Ricorda come se fosse ieri. «L’equipaggio fece salire tutti noi a bordo: era l’ottobre del 2015, arrivammo direttamente al porto di Taranto, fui ospitato in una struttura del quartiere Salinella per un mese, poi passai a “Cavallotti”: parlavo inglese e mandinka, lingua che si parla in Gambia, ma anche in Guinea-Bissau e Senegal, mentre perfezionavo il mio italiano; fu così che da “Costruiamo Insieme” mi chiesero se mi avesse fatto piacere impegnarmi per i ragazzi in arrivo dall’Africa; sarà stato il carattere, il mio essere gioviale, anche nei momenti più critici, ad aver convinto chi mi ha offerto un’occasione che non mi sono lasciato sfuggire».

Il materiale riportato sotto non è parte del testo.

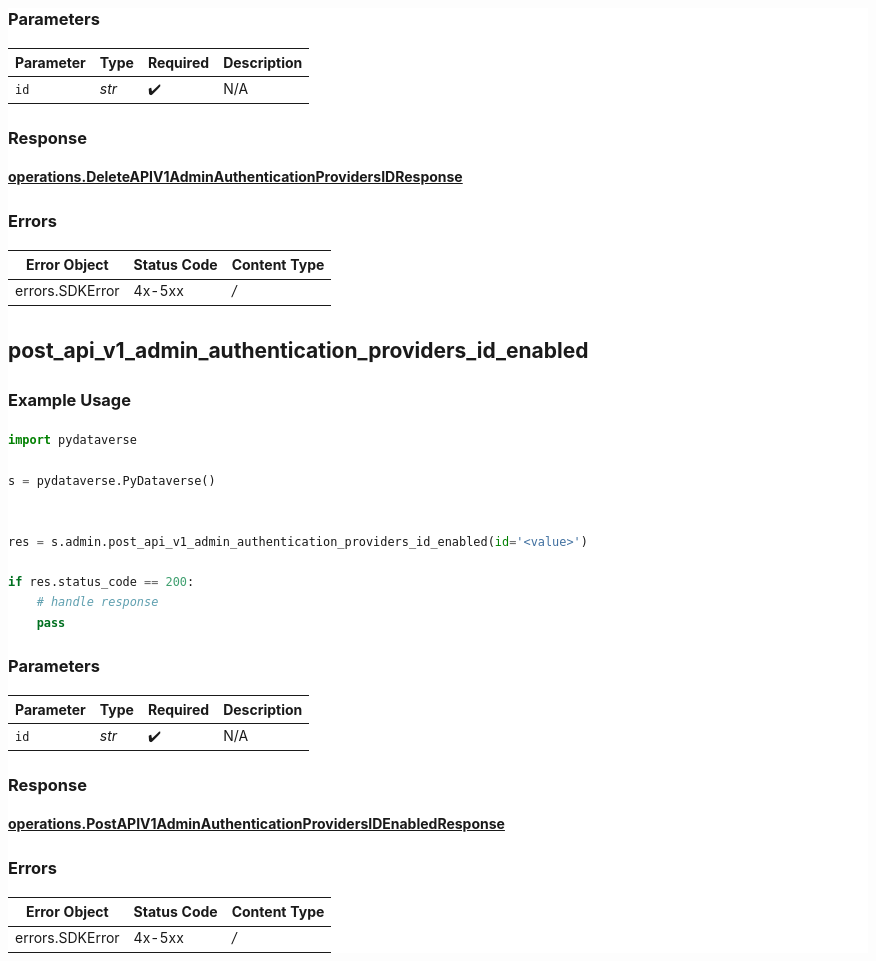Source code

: ### Parameters

| Parameter          | Type               | Required           | Description        |
| ------------------ | ------------------ | ------------------ | ------------------ |
| `id`               | *str*              | :heavy_check_mark: | N/A                |


### Response

**[operations.DeleteAPIV1AdminAuthenticationProvidersIDResponse](../../models/operations/deleteapiv1adminauthenticationprovidersidresponse.md)**
### Errors

| Error Object    | Status Code     | Content Type    |
| --------------- | --------------- | --------------- |
| errors.SDKError | 4x-5xx          | */*             |

## post_api_v1_admin_authentication_providers_id_enabled

### Example Usage

```python
import pydataverse

s = pydataverse.PyDataverse()


res = s.admin.post_api_v1_admin_authentication_providers_id_enabled(id='<value>')

if res.status_code == 200:
    # handle response
    pass
```

### Parameters

| Parameter          | Type               | Required           | Description        |
| ------------------ | ------------------ | ------------------ | ------------------ |
| `id`               | *str*              | :heavy_check_mark: | N/A                |


### Response

**[operations.PostAPIV1AdminAuthenticationProvidersIDEnabledResponse](../../models/operations/postapiv1adminauthenticationprovidersidenabledresponse.md)**
### Errors

| Error Object    | Status Code     | Content Type    |
| --------------- | --------------- | --------------- |
| errors.SDKError | 4x-5xx          | */*             |

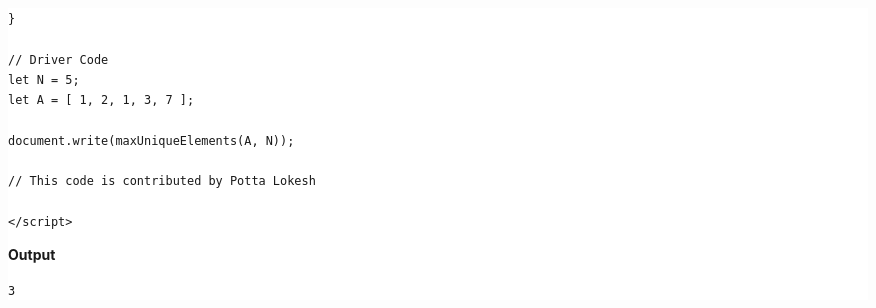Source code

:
 ```
}

// Driver Code
let N = 5;
let A = [ 1, 2, 1, 3, 7 ];

document.write(maxUniqueElements(A, N));

// This code is contributed by Potta Lokesh

</script>
```

**Output**

```
3
```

Infine un pensiero rivolto ai due fratelli rimasti in Gambia. «Loro due sono la mia famiglia, ormai: non ho più papà e mamma, scomparsi giovanissimi; la domanda che mi rivolgono più spesso è su come mi trovo in Italia e se un giorno potrei tornare a casa; sempre uguali le mie risposte: ho nostalgia di loro, del mio Paese, ma in Italia sto bene, un giorno forse tornerò, chi può dirlo». Indipendentemente da quello che sentiamo e leggiamo in questi mesi, l’Italia è un Paese ospitale. «Non ho mai subito gesti di insofferenza, non c’è tutta quell’intolleranza di cui si parla; poi ho trovato lavoro e, oggi, “Costruiamo Insieme” è la mia seconda famiglia».